Lillian Pierson has posted a cheatsheet of R functions.

If you want to do a good deed this weekend, lend a hand with the proofing.

What do you make of the ordering under each heading? I prefer alphabetical. You?

Enjoy!

July 29, 2015

Text Processing in R

Filed under: R,Text Mining — Patrick Durusau @ 1:08 pm

Text Processing in R by Matthew James Denny.

From the webpage:

This tutorial goes over some basic concepts and commands for text processing in R. R is not the only way to process text, nor is it really the best way. Python is the de-facto programming language for processing text, with a lot of builtin functionality that makes it easy to use, and pretty fast, as well as a number of very mature and full featured packages such as NLTK and textblob. Basic shell scripting can also be many orders of magnitude faster for processing extremely large text corpora — for a classic reference see Unix for Poets. Yet there are good reasons to want to use R for text processing, namely that we can do it, and that we can fit it in with the rest of our analyses. I primarily make use of the stringr package for the following tutorial, so you will want to install it:

Perhaps not the best tool for text processing but if you are inside R and have text processing needs, this will get you started.

June 30, 2015

RStudio Cheatsheets

Filed under: R — Patrick Durusau @ 7:29 pm

RStudio Cheatsheets

RStudio, from whence so many good things for R come, has spreadsheets on:

  • Shiny Cheat Sheet (interactive web apps)
  • Data Visualization Cheat Sheet (ggplot2)
  • Package Development Cheat Sheet (devtools)
  • Data Wrangling Cheat Sheet (dplyr and tidyr)
  • R Markdown Cheat Sheet
  • R Markdown Reference Guide

And, all of the above are offered in Chinese, Dutch, French, German, and Spanish translations.

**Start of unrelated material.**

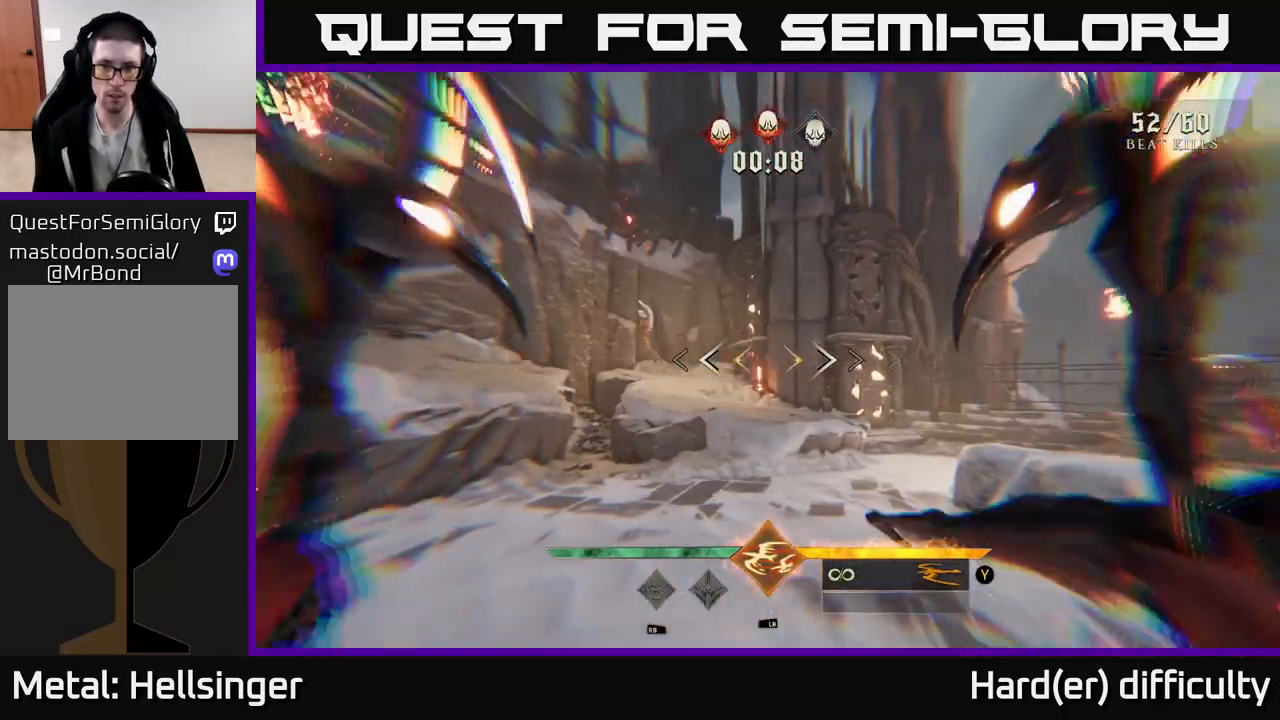
{"buttons": [], "left_stick": "up-right", "right_stick": "center", "events": [[150, "left_stick", "up"], [183, "right_stick", "up-left"], [333, "R2", "down"], [333, "left_stick", "up-right"], [433, "R2", "up"], [433, "right_stick", "center"]]}
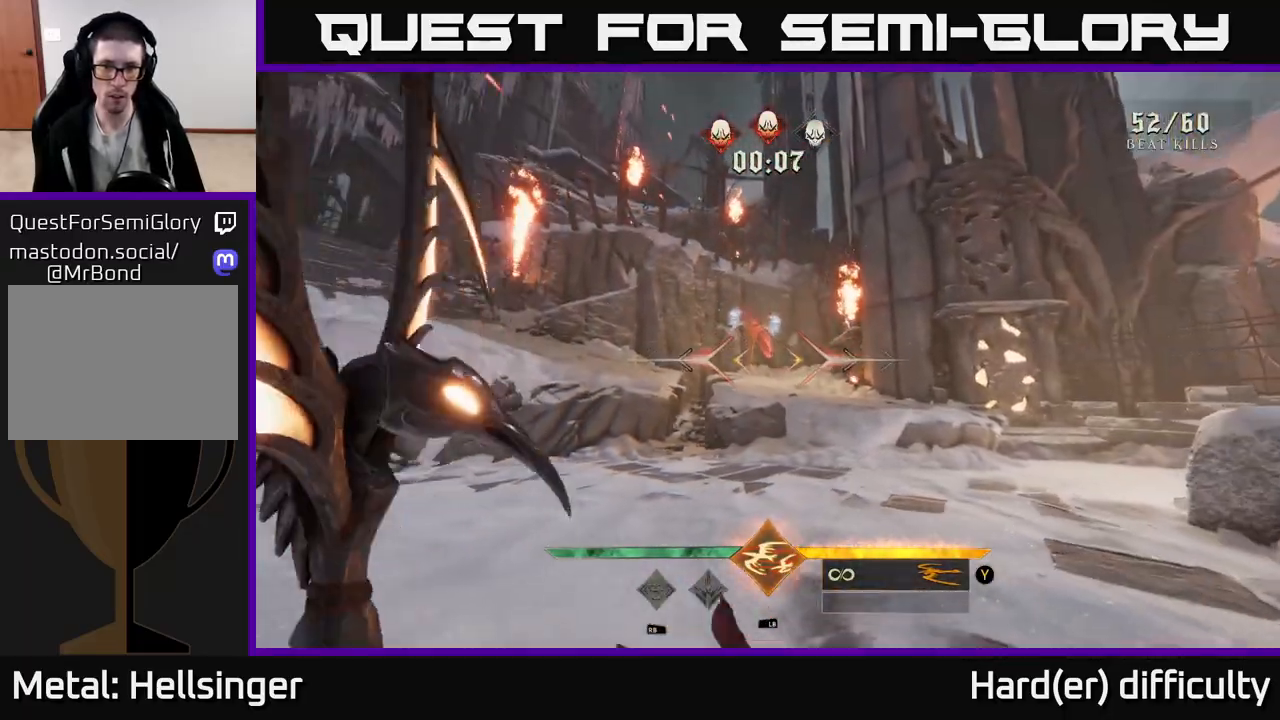
{"buttons": [], "left_stick": "up-right", "right_stick": "center", "events": [[67, "left_stick", "up"], [167, "right_stick", "up"], [300, "right_stick", "center"], [317, "R2", "down"], [383, "left_stick", "up-right"], [400, "R2", "up"]]}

Have an R related cheatsheet about to burn a hole in your pocket? Or a high quality translation? RStudio is ready with details and templates at How to Contribute a Cheatsheet.

Enjoy!

June 29, 2015

Streaming Data IO in R

Filed under: JSON,MongoDB,R,Streams — Patrick Durusau @ 2:59 pm

Streaming Data IO in R – curl, jsonlite, mongolite by Jeroem Ooms.

Abstract:

The jsonlite package provides a powerful JSON parser and generator that has become one of standard methods for getting data in and out of R. We discuss some recent additions to the package, in particular support streaming (large) data over http(s) connections. We then introduce the new mongolite package: a high-performance MongoDB client based on jsonlite. MongoDB (from “humongous”) is a popular open-source document database for storing and manipulating very big JSON structures. It includes a JSON query language and an embedded V8 engine for in-database aggregation and map-reduce. We show how mongolite makes inserting and retrieving R data to/from a database as easy as converting it to/from JSON, without the bureaucracy that comes with traditional databases. Users that are already familiar with the JSON format might find MongoDB a great companion to the R language and will enjoy the benefits of using a single format for both serialization and persistency of data.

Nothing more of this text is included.